# big Mack "R" with tanker trailer



## CarCrazyDiecast (Jan 11, 2007)

Stopped by Michael's hobby store a while back and came across this 1:32 scale Monogram Snap Tite kit of a Mack "R" Conventional and Fruehauf Tanker (#85-1961). The box had been opened and a few parts had already been put together. The price was enticing though. Regularly twenty five bucks at retail but this one was marked down to six fifty with some missing parts. At the counter the clerk said four bucks after I showed him the sticker indicating the missing parts! 

Spending time to detail this kit was definitely worth the effort. I started by painting the interior of the sleeper although it cannot be seen unless the two side windows are cut open which I thought about doing AFTER the cab was assembled. Blackwashing the grille helped a lot as well as "chroming" various parts with a silver marker. All the graphics are stickers and are not water slide decals. These are sort of hard to work with and are not as presentable as water slides, leaving unsightly edges if not trimmed closely to the art and clearly showing fingerprints if not carefully handled.

For folks familiar with the modest size of 1:32 scale automobiles, this big rig will surprise you, measuring almost a full two feet in length.

Thanks for looking...


----------



## JERSEYJUNKER1 (Jul 22, 2007)

damn nice truck. i like everything about it. with the right backround could pass as 1:1 great job.:dude:


----------



## whiskeyrat (May 7, 2012)

JERSEYJUNKER1 said:


> damn nice truck. i like everything about it. with the right backround could pass as 1:1 great job.:dude:


Agreed! from what I can see the only thing missing would be the air lines from the tractor to the trailer, and it would be perfect!


----------



## Bandit17 (Jan 25, 2010)

Great job! 
Agreed, it looks like a 1:1


----------



## chippmunk53 (Oct 9, 2013)

But I never understood why the manufacturers of tank trailers never included front fenders for the trailers, or even suggested that the tractor have covered rear wheels, just mud flaps.

Simple fenders can be very easily added -- a couple pieces of plastic angle, a few sections of corrugated Evergreen sheet, and voila!

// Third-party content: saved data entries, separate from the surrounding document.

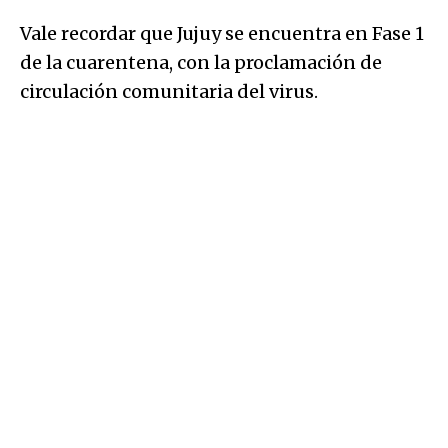
Vale recordar que Jujuy se encuentra en Fase 1
de la cuarentena, con la proclamación de
circulación comunitaria del virus.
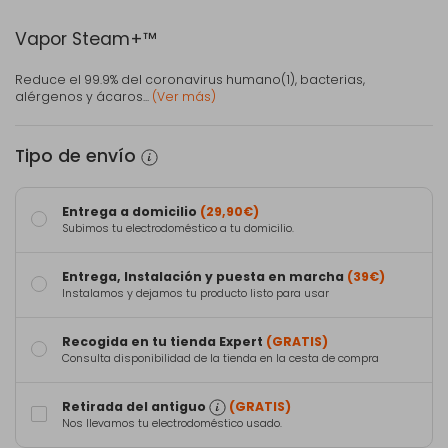
Vapor Steam+™
Reduce el 99.9% del coronavirus humano(1), bacterias,
alérgenos y ácaros...
(Ver más)
Tipo de envío
Entrega a domicilio
(29,90€)
Subimos tu electrodoméstico a tu domicilio.
Entrega, Instalación y puesta en marcha
(39€)
Instalamos y dejamos tu producto listo para usar
Recogida en tu tienda Expert
(GRATIS)
Consulta disponibilidad de la tienda en la cesta de compra
Retirada del antiguo
(GRATIS)
Nos llevamos tu electrodoméstico usado.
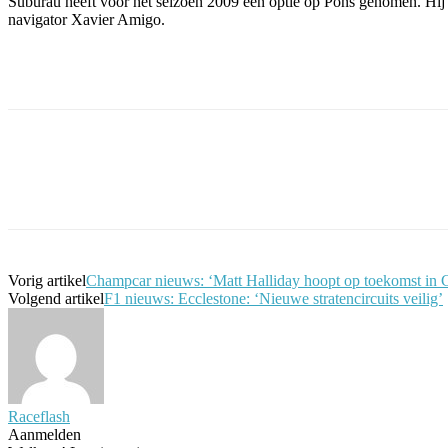
Suburau heeft voor het seizoen 2009 een optie op Pons genomen. Hij 
navigator Xavier Amigo.
Facebook
Twitter
Pinterest
WhatsApp
Vorig artikel
Champcar nieuws: ‘Matt Halliday hoopt op toekomst in
Volgend artikel
F1 nieuws: Ecclestone: ‘Nieuwe stratencircuits veilig’
Raceflash
Aanmelden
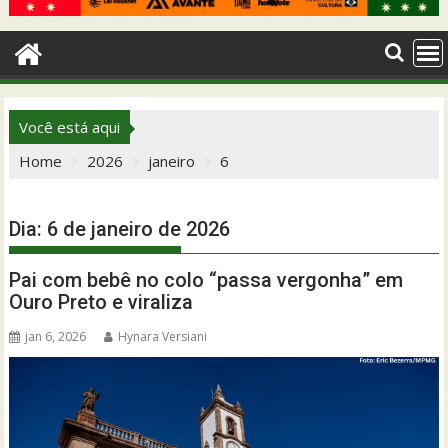
Você está aqui
Home
2026
janeiro
6
Dia:
6 de janeiro de 2026
Pai com bebê no colo “passa vergonha” em
Ouro Preto e viraliza
jan 6, 2026
Hynara Versiani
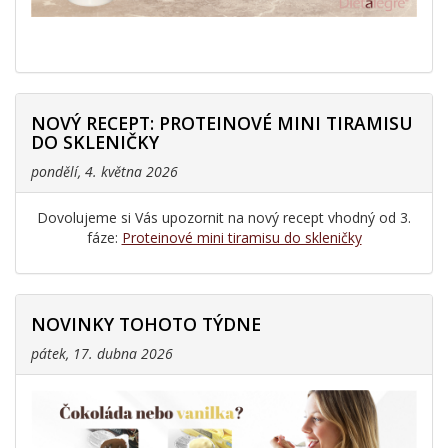
NOVÝ RECEPT: PROTEINOVÉ MINI TIRAMISU
DO SKLENIČKY
pondělí, 4. května 2026
Dovolujeme si Vás upozornit na nový recept vhodný od 3.
fáze:
Proteinové mini tiramisu do skleničky
NOVINKY TOHOTO TÝDNE
pátek, 17. dubna 2026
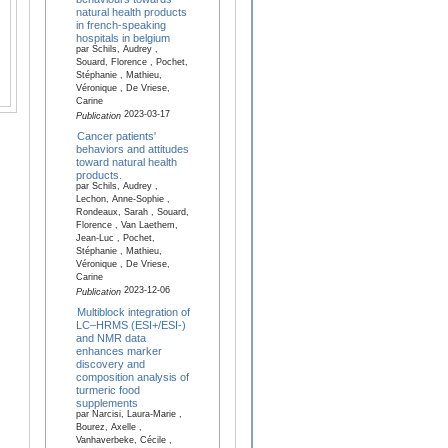
natural health products
in french-speaking
hospitals in belgium
par Schils, Audrey ,
Souard, Florence , Pochet,
Stéphanie , Mathieu,
Véronique , De Vriese,
Carine
2023-03-17
Publication
Cancer patients'
behaviors and attitudes
toward natural health
products.
par Schils, Audrey ,
Lechon, Anne-Sophie ,
Rondeaux, Sarah , Souard,
Florence , Van Laethem,
Jean-Luc , Pochet,
Stéphanie , Mathieu,
Véronique , De Vriese,
Carine
2023-12-06
Publication
Multiblock integration of
LC–HRMS (ESI+/ESI-)
and NMR data
enhances marker
discovery and
composition analysis of
turmeric food
supplements
par Narcisi, Laura-Marie ,
Bourez, Axelle ,
Vanhaverbeke, Cécile ,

I am glad to see that this model has the correct elliptical shape for the tank. According to DOT rules, flammable liquids must be transported in tanks with an ovoid cross-section.


----------



## vypurr59 (Sep 25, 2011)

Great Looking, and Great Price. Kudos and Well Done!!!!


----------



## CarCrazyDiecast (Jan 11, 2007)

Thanks for all the kind comments. That makes me feel good about the quality of the work that was done. I appreciate it.


----------



## -Hemi- (May 5, 2014)

Nice build for a snap-tite model.....I too thought for the first pic, that it was 1:1....

NICE work!

The only part of modeling I don't get, is why the no engine details? I know for kids it makes them easier and less time is needed for assembly but....I just find and always have found, engine builds to be the most fun, no matter how big or small!


----------